Who Inherits Medical Debt in Texas? Breaking Down the Rules

When someone passes away in Texas with outstanding medical debt, their surviving loved ones and beneficiaries may worry they’ll inherit this debt. Although it’s easy to understand this concern, it’s also important to know that, under Texas law, unpaid medical debt doesn’t immediately pass on to a spouse or other such family members when a person dies. 

The following overview will explain the basics of who does and doesn’t have to repay medical debt after a loved one’s passing in Texas. However, for more specific advice about your case, it’s wise to consult with a legal expert.

Medical Debt in Texas After a Death: Who a Debt Collector Can Talk To

According to the Federal Trade Commission, after an individual dies without repaying a debt, a debt collector may reach out to the following parties to discuss the debt:

  • The decedent’s surviving spouse
  • Parents, if the decedent was a minor at the time of their passing
  • The decedent’s legal guardian
  • A decedent’s attorney
  • The executor or administrator of the decedent’s estate
  • Any other party with the authorization necessary to repay debts via the decedent’s estate

Although debt collectors can contact the above parties when someone dies with unpaid medical debt, they can’t engage in harassing behavior or such behaviors as:

  • Contacting you between the hours of 9 p.m. and 8 a.m. (unless you grant them permission to do so)
  • Contacting you at your place of work if you’ve already instructed them that you may not receive phone calls at work
  • Continuing to contact you through text message or email if they have done so in the past and you have requested that they stop

Be aware you may not have to pay the medical debt of a deceased loved one yourself. However, various factors can affect how and if this debt may be paid.

Paying Medical Debt After a Death in Texas: Essential Information

The medical debt someone may incur in Texas doesn’t merely disappear if they pass before paying it. In these circumstances, a debt collector or other such party may make a claim against the decedent’s estate. If the claim is valid, the party responsible for managing the decedent’s estate should pay the debt via the estate’s funds or assets. This may require selling off certain property.

Sometimes, when a person in Texas passes away with unpaid medical debt, they don’t leave behind an estate sufficient to cover the debt. Except in specific circumstances (which the following section of this overview describes), no one has to pay the debt when this happens. Per Texas law, the debt can remain unpaid.

What About Community Property in Texas?

Texas is a community property state. According to Texas law, property someone acquires during a marriage is generally property that both spouses jointly own. An article in the Texas Bar Journal addresses how this causes some confusion regarding the type of unpaid debts.

Texas may be a community property state, but that doesn’t mean it’s always a community debt state. If someone incurs medical debt in Texas, that debt doesn’t automatically become debt they share with spouses or children after their death.

When You Might Inherit Medical Debt in Texas

Again, in some scenarios, a surviving loved one of a person who passed away with unpaid medical debt in Texas might inherit the debt and thus need to repay it. According to the Federal Trade Commission, this can happen if, for example, a party co-signed the medical debt. Or, if you are responsible for managing the decedent’s estate, and you failed to adhere to relevant state laws, you might be “on the hook” for the debt if you’ve already depleted the funds and assets from the decedent’s estate.

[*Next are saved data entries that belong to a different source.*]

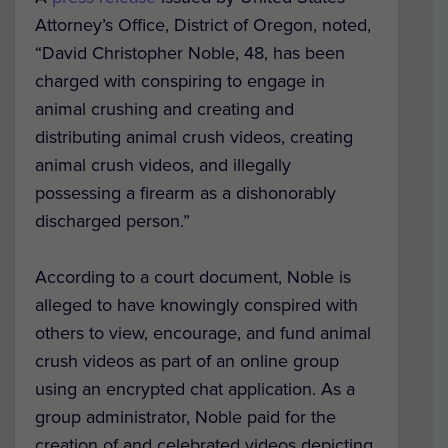
Attorney’s Office, District of Oregon, noted,
“David Christopher Noble, 48, has been
charged with conspiring to engage in
animal crushing and creating and
distributing animal crush videos, creating
animal crush videos, and illegally
possessing a firearm as a dishonorably
discharged person.”
According to a court document, Noble is
alleged to have knowingly conspired with
others to view, encourage, and fund animal
crush videos as part of an online group
using an encrypted chat application. As a
group administrator, Noble paid for the
creation of and celebrated videos depicting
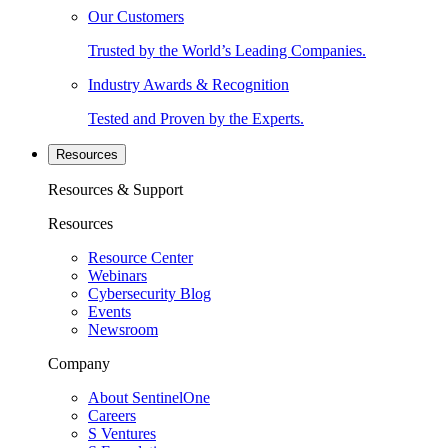
Our Customers
Trusted by the World’s Leading Companies.
Industry Awards & Recognition
Tested and Proven by the Experts.
Resources
Resources & Support
Resources
Resource Center
Webinars
Cybersecurity Blog
Events
Newsroom
Company
About SentinelOne
Careers
S Ventures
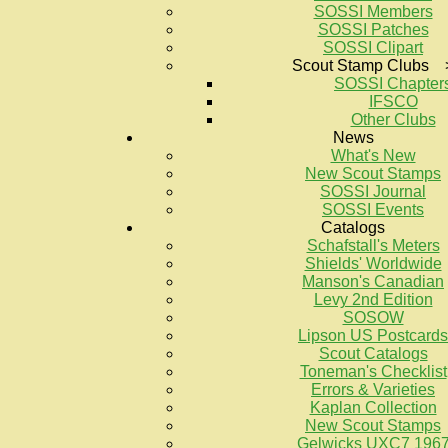
SOSSI Members
SOSSI Patches
SOSSI Clipart
Scout Stamp Clubs 
SOSSI Chapter
IFSCO
Other Clubs
News
What's New
New Scout Stamps
SOSSI Journal
SOSSI Events
Catalogs
Schafstall's Meters
Shields' Worldwide
Manson's Canadian
Levy 2nd Edition
SOSOW
Lipson US Postcards
Scout Catalogs
Toneman's Checklist
Errors & Varieties
Kaplan Collection
New Scout Stamps
Gelwicks UXC7 196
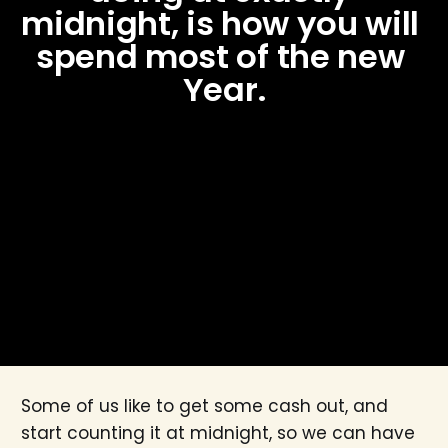
midnight, is how you will 
spend most of the new 
Year.
Some of us like to get some cash out, and
start counting it at midnight, so we can have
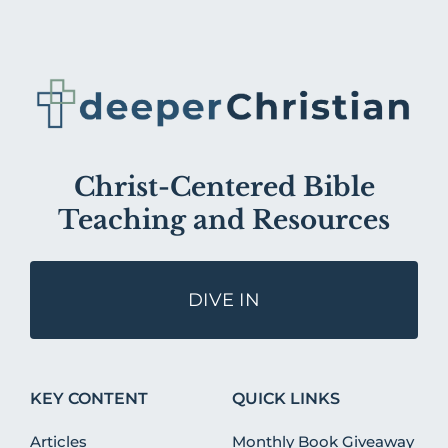
Christ-Centered Bible
Teaching and Resources
DIVE IN
KEY CONTENT
QUICK LINKS
Articles
Monthly Book Giveaway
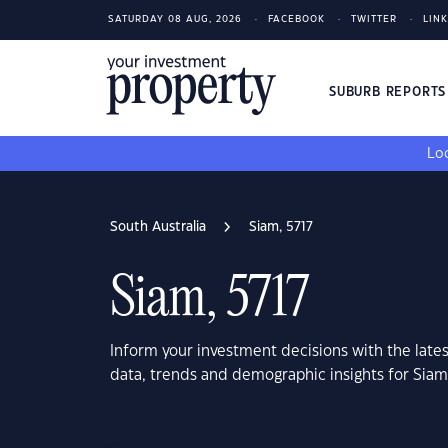
SATURDAY 08 AUG, 2026
FACEBOOK
TWITTER
LIN
SUBURB REPORT
Loo
South Australia
Siam, 5717
Siam, 5717
Inform your investment decisions with the late
data, trends and demographic insights for Siam,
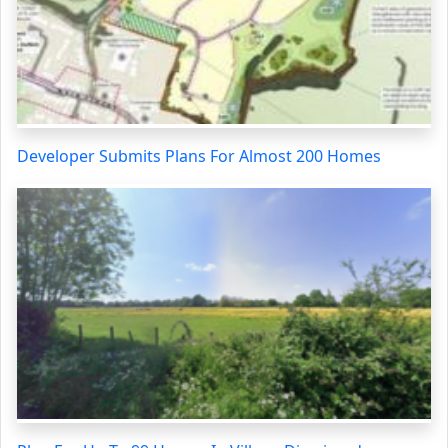
Developer Submits Plans For Almost 200 Homes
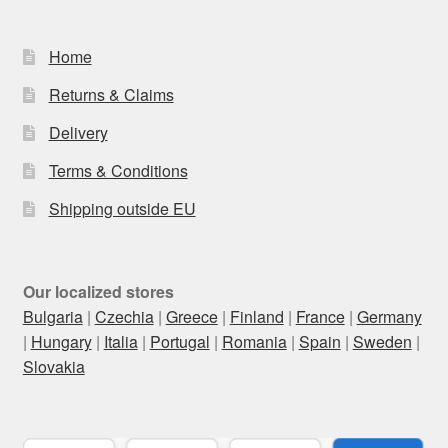
Home
Returns & Claims
Delivery
Terms & Conditions
Shipping outside EU
Our localized stores
Bulgaria
|
Czechia
|
Greece
|
Finland
|
France
|
Germany
|
Hungary
|
Italia
|
Portugal
|
Romania
|
Spain
|
Sweden
|
Slovakia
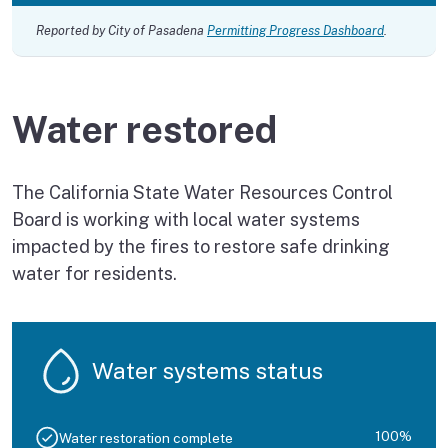
Reported by City of Pasadena
Permitting Progress Dashboard
.
Water restored
The California State Water Resources Control
Board is working with local water systems
impacted by the fires to restore safe drinking
water for residents.
Water systems status
100%
Water restoration complete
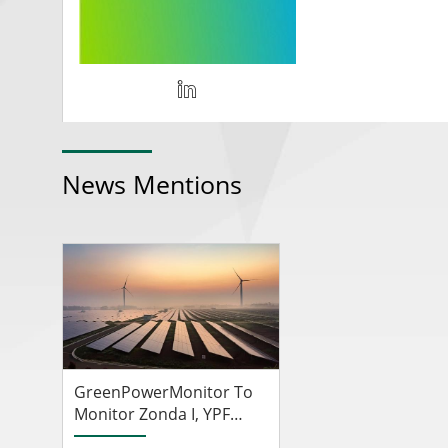
News Mentions
GreenPowerMonitor To
Monitor Zonda I, YPF
Luz's First Solar Farm In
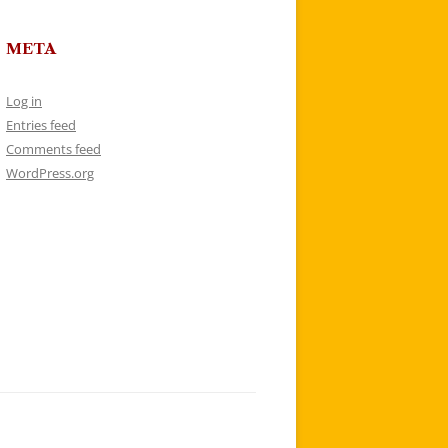
META
Log in
Entries feed
Comments feed
WordPress.org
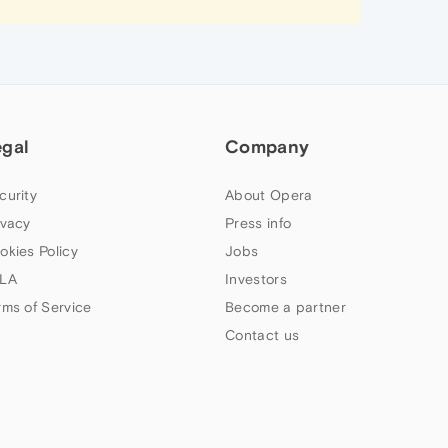
egal
Company
curity
About Opera
ivacy
Press info
okies Policy
Jobs
LA
Investors
rms of Service
Become a partner
Contact us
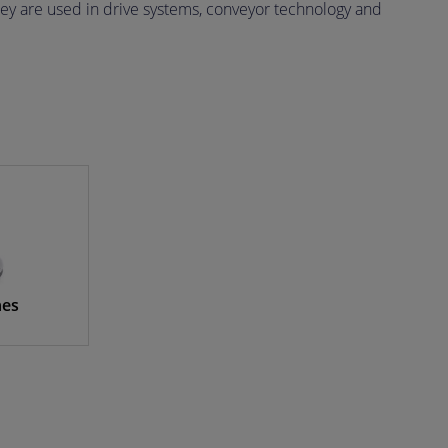
ey are used in drive systems, conveyor technology and
hes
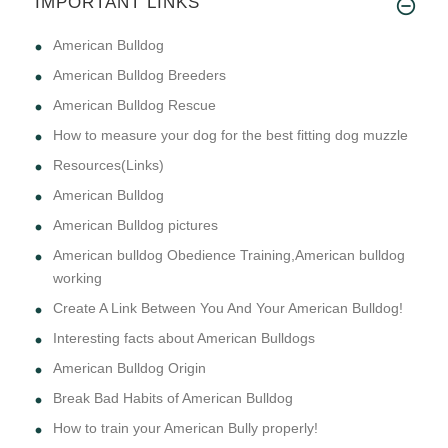
IMPORTANT LINKS
American Bulldog
American Bulldog Breeders
American Bulldog Rescue
How to measure your dog for the best fitting dog muzzle
Resources(Links)
American Bulldog
American Bulldog pictures
American bulldog Obedience Training,American bulldog
working
Create A Link Between You And Your American Bulldog!
Interesting facts about American Bulldogs
American Bulldog Origin
Break Bad Habits of American Bulldog
How to train your American Bully properly!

However, it’s also worth noting that under Texas Property Code 42.002a, there are some types of property that the decedent’s estate might consist of that beneficiaries may keep, even if selling the property could yield sufficient funds to repay an outstanding debt. There is no legal requirement forcing the beneficiaries of an estate to sell this property in order to pay unpaid medical bills.

Such an example highlights one of the many ways navigating the issue of unpaid medical debt after a loved one’s passing can be complex in Texas. If you’ve recently lost a loved one and debt collectors are reaching out to you to discuss their medical debt, strongly consider reviewing your case with an attorney. They can help you better understand your legal options.